• [Your objective]: Scan the records for lines with the word "catch", and copy every such line.

• [Data to use]:
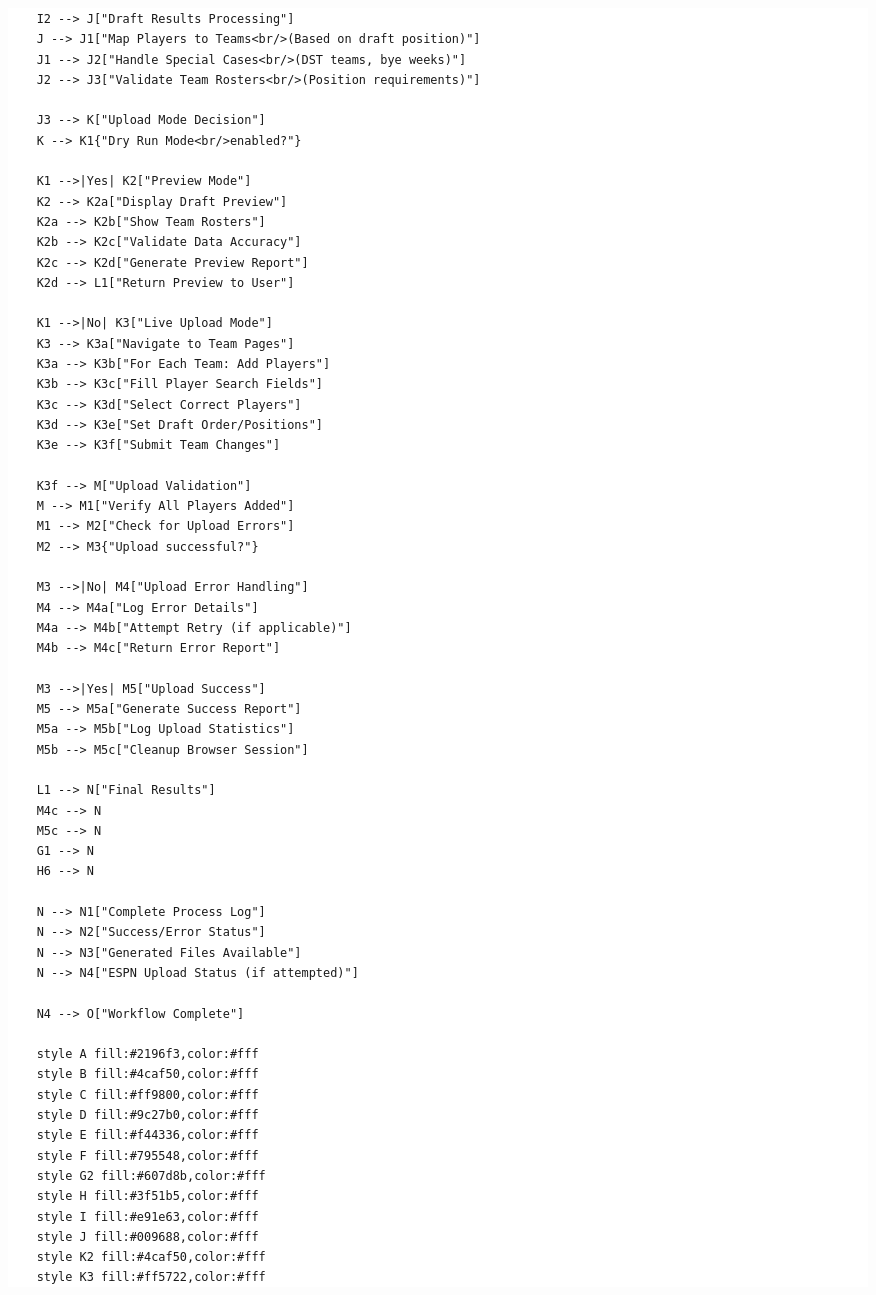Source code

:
```mermaid
    I2 --> J["Draft Results Processing"]
    J --> J1["Map Players to Teams<br/>(Based on draft position)"]
    J1 --> J2["Handle Special Cases<br/>(DST teams, bye weeks)"]
    J2 --> J3["Validate Team Rosters<br/>(Position requirements)"]
    
    J3 --> K["Upload Mode Decision"]
    K --> K1{"Dry Run Mode<br/>enabled?"}
    
    K1 -->|Yes| K2["Preview Mode"]
    K2 --> K2a["Display Draft Preview"]
    K2a --> K2b["Show Team Rosters"]
    K2b --> K2c["Validate Data Accuracy"]
    K2c --> K2d["Generate Preview Report"]
    K2d --> L1["Return Preview to User"]
    
    K1 -->|No| K3["Live Upload Mode"]
    K3 --> K3a["Navigate to Team Pages"]
    K3a --> K3b["For Each Team: Add Players"]
    K3b --> K3c["Fill Player Search Fields"]
    K3c --> K3d["Select Correct Players"]
    K3d --> K3e["Set Draft Order/Positions"]
    K3e --> K3f["Submit Team Changes"]
    
    K3f --> M["Upload Validation"]
    M --> M1["Verify All Players Added"]
    M1 --> M2["Check for Upload Errors"]
    M2 --> M3{"Upload successful?"}
    
    M3 -->|No| M4["Upload Error Handling"]
    M4 --> M4a["Log Error Details"]
    M4a --> M4b["Attempt Retry (if applicable)"]
    M4b --> M4c["Return Error Report"]
    
    M3 -->|Yes| M5["Upload Success"]
    M5 --> M5a["Generate Success Report"]
    M5a --> M5b["Log Upload Statistics"]
    M5b --> M5c["Cleanup Browser Session"]
    
    L1 --> N["Final Results"]
    M4c --> N
    M5c --> N
    G1 --> N
    H6 --> N
    
    N --> N1["Complete Process Log"]
    N --> N2["Success/Error Status"]
    N --> N3["Generated Files Available"]
    N --> N4["ESPN Upload Status (if attempted)"]
    
    N4 --> O["Workflow Complete"]
    
    style A fill:#2196f3,color:#fff
    style B fill:#4caf50,color:#fff
    style C fill:#ff9800,color:#fff
    style D fill:#9c27b0,color:#fff
    style E fill:#f44336,color:#fff
    style F fill:#795548,color:#fff
    style G2 fill:#607d8b,color:#fff
    style H fill:#3f51b5,color:#fff
    style I fill:#e91e63,color:#fff
    style J fill:#009688,color:#fff
    style K2 fill:#4caf50,color:#fff
    style K3 fill:#ff5722,color:#fff
```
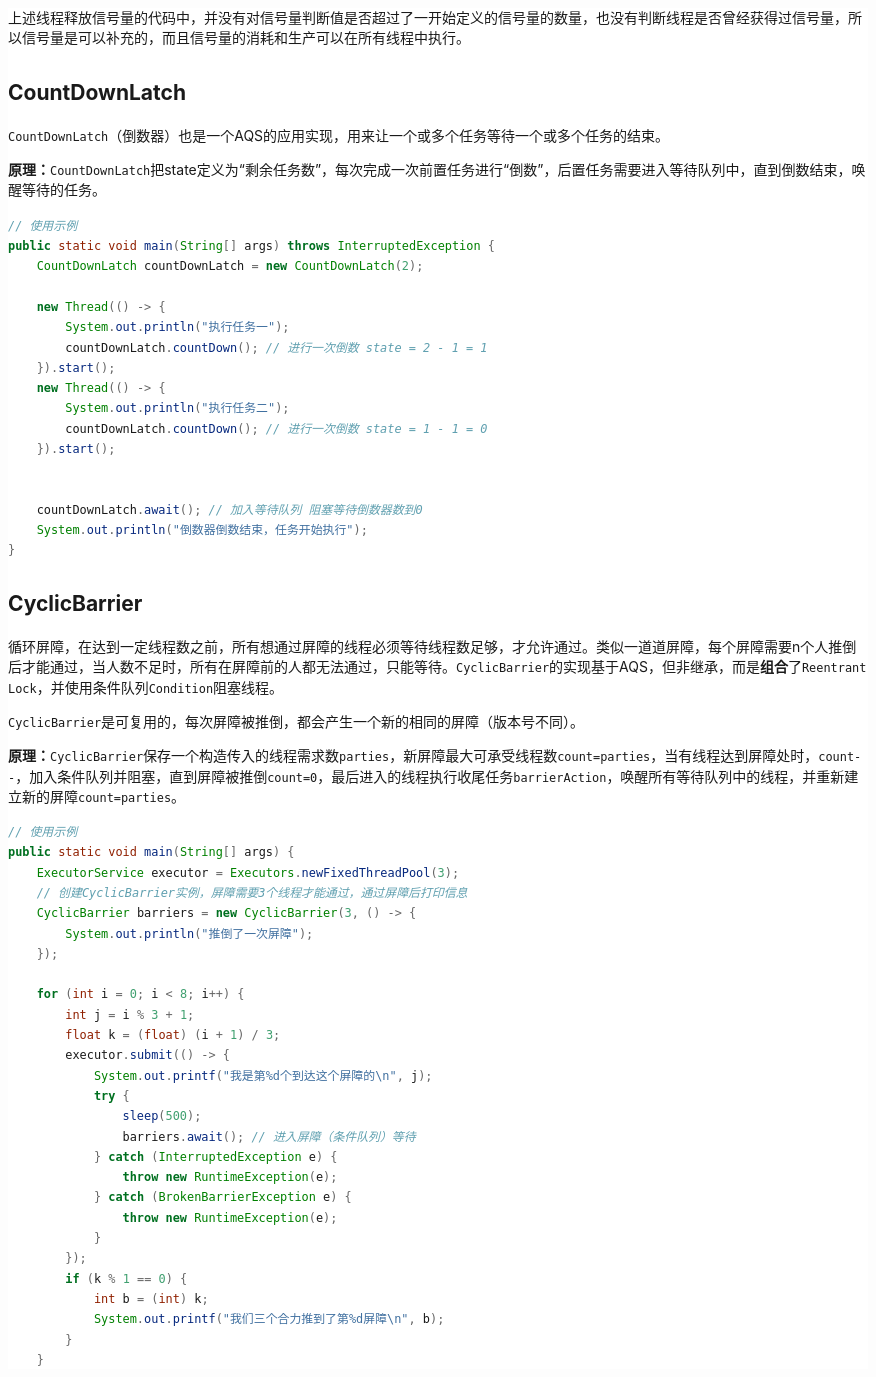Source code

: 上述线程释放信号量的代码中，并没有对信号量判断值是否超过了一开始定义的信号量的数量，也没有判断线程是否曾经获得过信号量，所以信号量是可以补充的，而且信号量的消耗和生产可以在所有线程中执行。

## CountDownLatch

​	`CountDownLatch`（倒数器）也是一个AQS的应用实现，用来让一个或多个任务等待一个或多个任务的结束。

**原理：**`CountDownLatch`把state定义为“剩余任务数”，每次完成一次前置任务进行“倒数”，后置任务需要进入等待队列中，直到倒数结束，唤醒等待的任务。

```java
// 使用示例
public static void main(String[] args) throws InterruptedException {
    CountDownLatch countDownLatch = new CountDownLatch(2);

    new Thread(() -> {
        System.out.println("执行任务一");
        countDownLatch.countDown(); // 进行一次倒数 state = 2 - 1 = 1
    }).start();
    new Thread(() -> {
        System.out.println("执行任务二");
        countDownLatch.countDown(); // 进行一次倒数 state = 1 - 1 = 0
    }).start();


    countDownLatch.await(); // 加入等待队列 阻塞等待倒数器数到0
    System.out.println("倒数器倒数结束，任务开始执行");
}
```

## CyclicBarrier

​	循环屏障，在达到一定线程数之前，所有想通过屏障的线程必须等待线程数足够，才允许通过。类似一道道屏障，每个屏障需要n个人推倒后才能通过，当人数不足时，所有在屏障前的人都无法通过，只能等待。`CyclicBarrier`的实现基于AQS，但非继承，而是**组合**了`ReentrantLock`，并使用条件队列`Condition`阻塞线程。

​	`CyclicBarrier`是可复用的，每次屏障被推倒，都会产生一个新的相同的屏障（版本号不同）。

**原理：**`CyclicBarrier`保存一个构造传入的线程需求数`parties`，新屏障最大可承受线程数`count=parties`，当有线程达到屏障处时，`count--`，加入条件队列并阻塞，直到屏障被推倒`count=0`，最后进入的线程执行收尾任务`barrierAction`，唤醒所有等待队列中的线程，并重新建立新的屏障`count=parties`。

```java
// 使用示例
public static void main(String[] args) {
    ExecutorService executor = Executors.newFixedThreadPool(3);
	// 创建CyclicBarrier实例，屏障需要3个线程才能通过，通过屏障后打印信息
    CyclicBarrier barriers = new CyclicBarrier(3, () -> {
        System.out.println("推倒了一次屏障");
    });

    for (int i = 0; i < 8; i++) {
        int j = i % 3 + 1;
        float k = (float) (i + 1) / 3;
        executor.submit(() -> {
            System.out.printf("我是第%d个到达这个屏障的\n", j);
            try {
                sleep(500);
                barriers.await(); // 进入屏障（条件队列）等待
            } catch (InterruptedException e) {
                throw new RuntimeException(e);
            } catch (BrokenBarrierException e) {
                throw new RuntimeException(e);
            }
        });
        if (k % 1 == 0) {
            int b = (int) k;
            System.out.printf("我们三个合力推到了第%d屏障\n", b);
        }
    }
```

• [Result for this exercise]:
            } catch (InterruptedException e) {
            } catch (BrokenBarrierException e) {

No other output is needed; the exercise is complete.